Segment Open

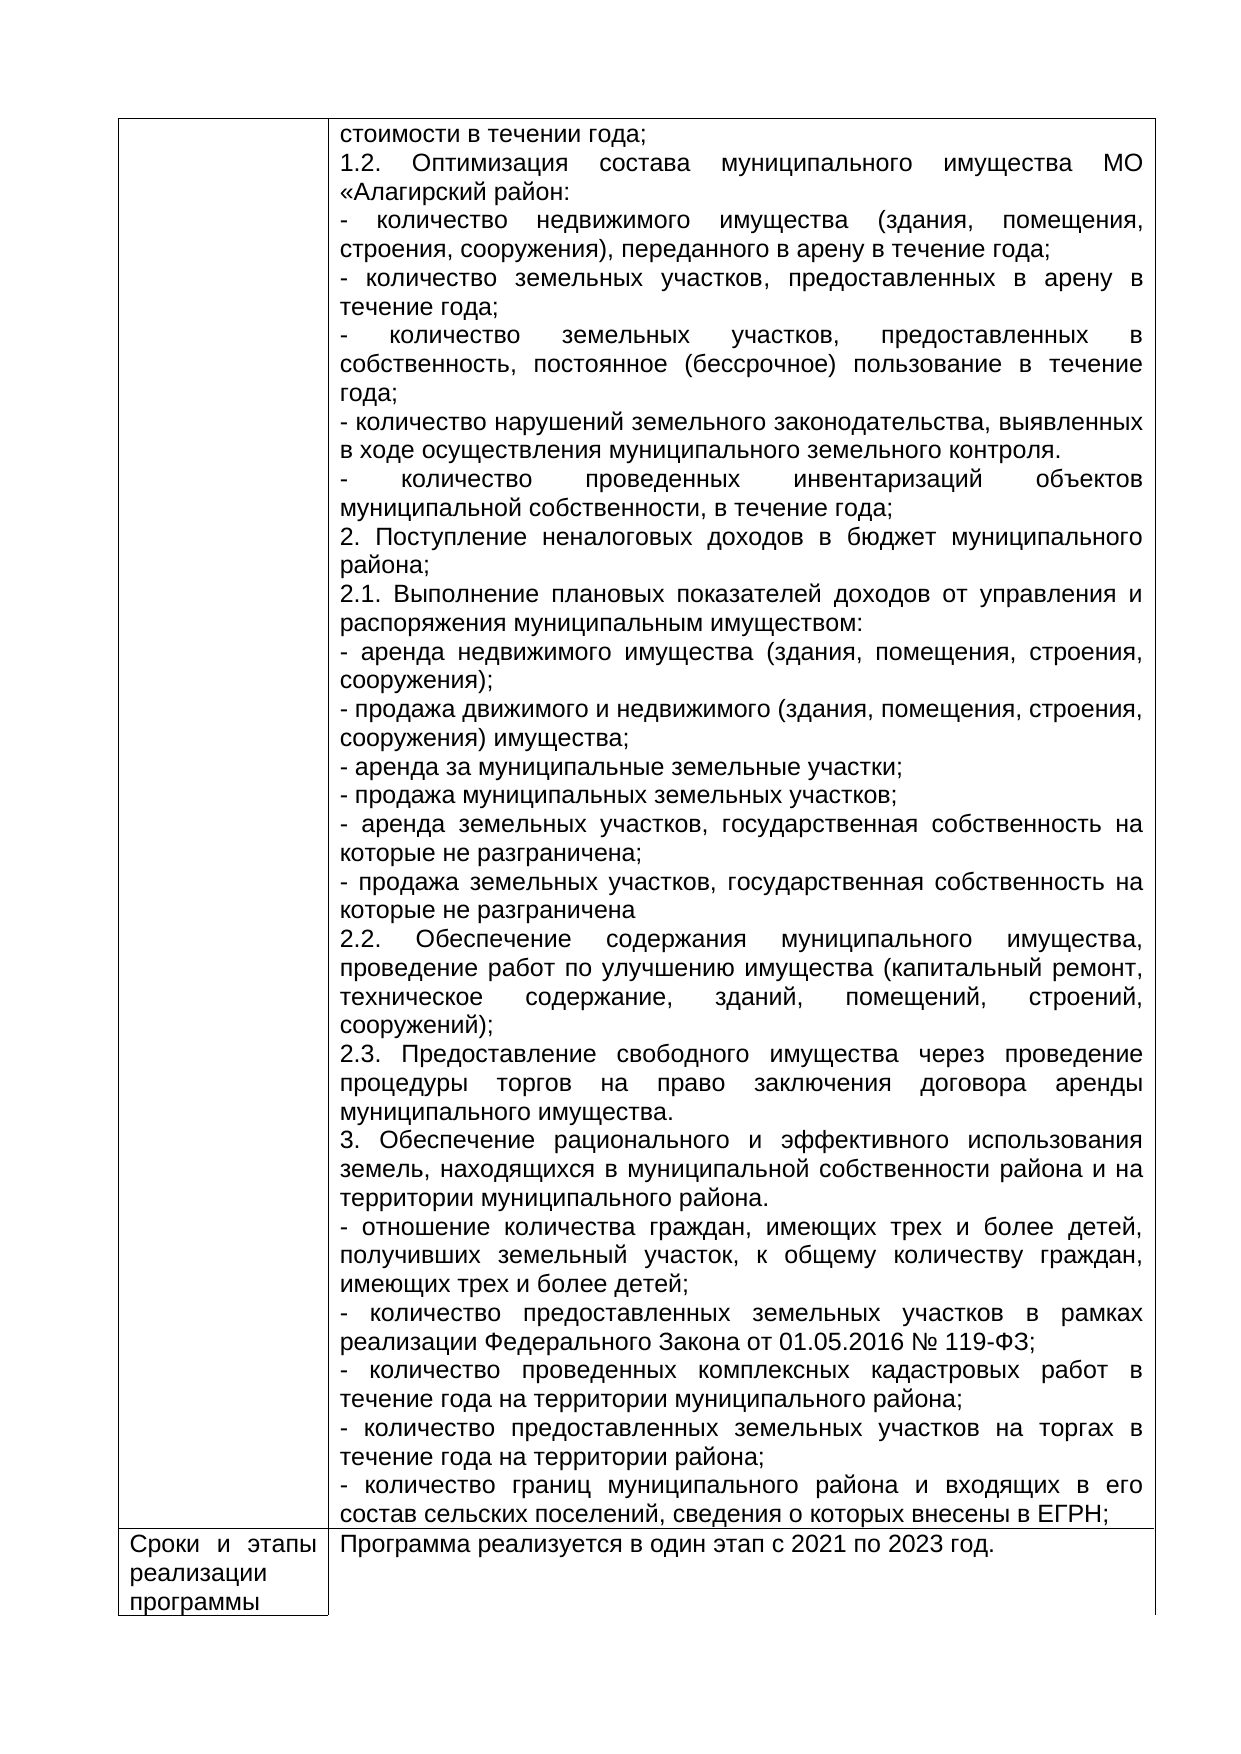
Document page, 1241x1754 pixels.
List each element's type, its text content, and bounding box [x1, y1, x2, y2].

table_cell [329, 119, 1155, 1528]
table_cell Программа реализуется в один этап с 2021 по 2023 год. [329, 1528, 1155, 1615]
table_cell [119, 119, 328, 1528]
table_cell Сроки и этапы реализации программы [119, 1529, 328, 1615]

Segment Closed

▶ _What is needed_: Once the pictures are set aside, please output all the data word for word.

▶ _Written reply_:
Document page, 1241x1754 pixels.
List each element's type, its text content, and bounding box [x1, y1, x2, y2].

table_cell [329, 119, 1155, 1528]
table_cell Программа реализуется в один этап с 2021 по 2023 год. [329, 1528, 1155, 1615]
table_cell [119, 119, 328, 1528]
table_cell Сроки и этапы реализации программы [119, 1529, 328, 1615]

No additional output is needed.